Nouvelles d’Allemagne: « Quasi confinement, commerces… : l’Allemagne va durcir les restrictions pour les non-vaccinés. »

En France, pas une émission ou un article sur la cinquième vague sans que les non vaccinés ne soient désignés comme coupables.

On aurait pu penser que dans les sociétés qui se prétendent démocratiques, le bouc émissaire aurait disparu de la scène. Qu’il ne serait plus qu’une image désolante du Moyen Age et des régimes totalitaires, d’un quotidien de village ou de HLM, d’entreprise ou d’école. Pas un phénomène européen.

Le bouc émissaire, une fois désigné, est entravé et immolé. Ce sacrifice est censé combattre une calamité qui s’est abattue sur la société. Il est le symbole du tous contre un que notre monde occidental prétendait avoir aboli.

En cette fin d’année 2021, le bouc émissaire s’appelle « non vacciné ».

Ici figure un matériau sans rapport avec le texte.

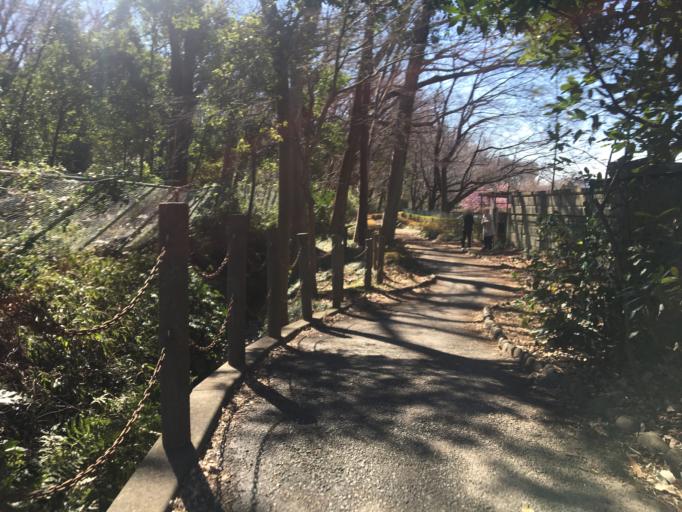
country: JP
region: Saitama
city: Asaka
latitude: 35.7930
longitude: 139.5565
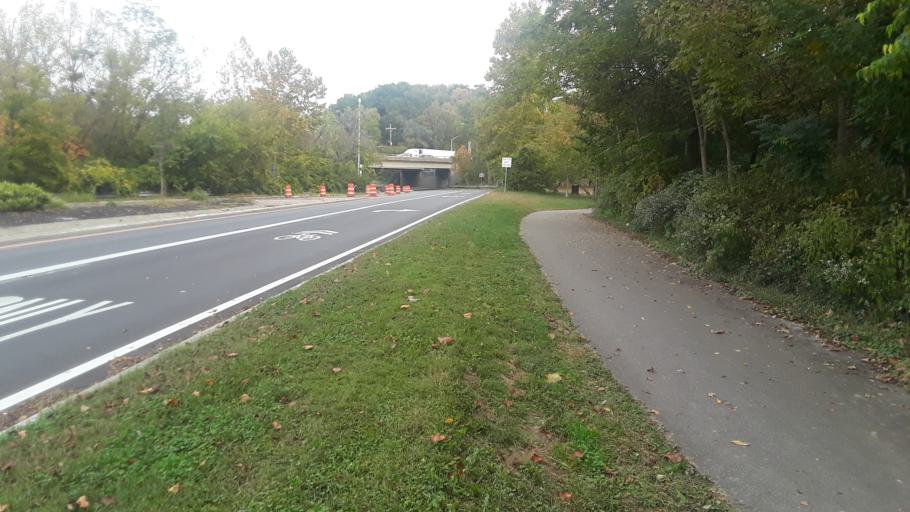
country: US
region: Kentucky
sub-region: Jefferson County
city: Saint Matthews
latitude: 38.2450
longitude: -85.6996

Il est désigné comme le responsable de la énième vague alors que la moindre lueur d’intelligence et de rationalité dans quelques cerveaux du troupeau aveugle, sourd et muet mettrait en pièce cette culpabilité: la thérapie génique ARNm ne protège pas et n’évite pas les contaminations.

 

Le non vacciné est celui qui permet aux pouvoirs à la moralité souvent défaillante de dénoncer le non vacciné comme immoral puisqu’il refuse de protéger la société. Il conforte les politiciens et les médecins de la médiacratie dans leur sentiment de contrôle puisqu’en le désignant à la vindicte populaire, ils gardent le sentiment de contrôler la situation.

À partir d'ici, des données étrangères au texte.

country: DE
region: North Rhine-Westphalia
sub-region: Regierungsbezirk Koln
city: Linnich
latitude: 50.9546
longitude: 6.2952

Le non vacciné est le personnage déloyal, traître, dangereux qui met en péril la vie des citoyens loyaux, obéissants, pacifiques. En refusant l’arme du vaccin, il est le traitre qui pactise avec l’ennemi Covid contre lequel “nous sommes en guerre”.  A ce titre, il est condamné sans remord. S’il perd son emploi, c’est qu’il l’a bien cherché.

Le non vacciné est utilisé par les gouvernants pour se dédouaner de leurs errances dans la gestion sanitaire des pays européens (confinements, Ausweis, passe vaccinal, contrôles policiers, création de citoyens de seconde zone – impossibilité d’accéder aux commerces non essentiels, aux restaurants, aux lieux de loisirs, au bibliothèque).

En réalité, le non vacciné est objet de haine parce qu’aux yeux des vaccinés, il possède quelque chose de plus qu’eux : une volonté, un refus de la soumission, une consistance, une personnalité que les foules qui se pressent dans les vaccinodromes après avoir pris rendez-vous sur Doctolib sentent bien ne pas avoir.

 

Ce retour aux vieux démons est l’œuvre de gouvernements pervers – animé entre autres par la soif de domination – qui parient sur l’imbécillité des peuples qu’ils ont plongés dans la terreur.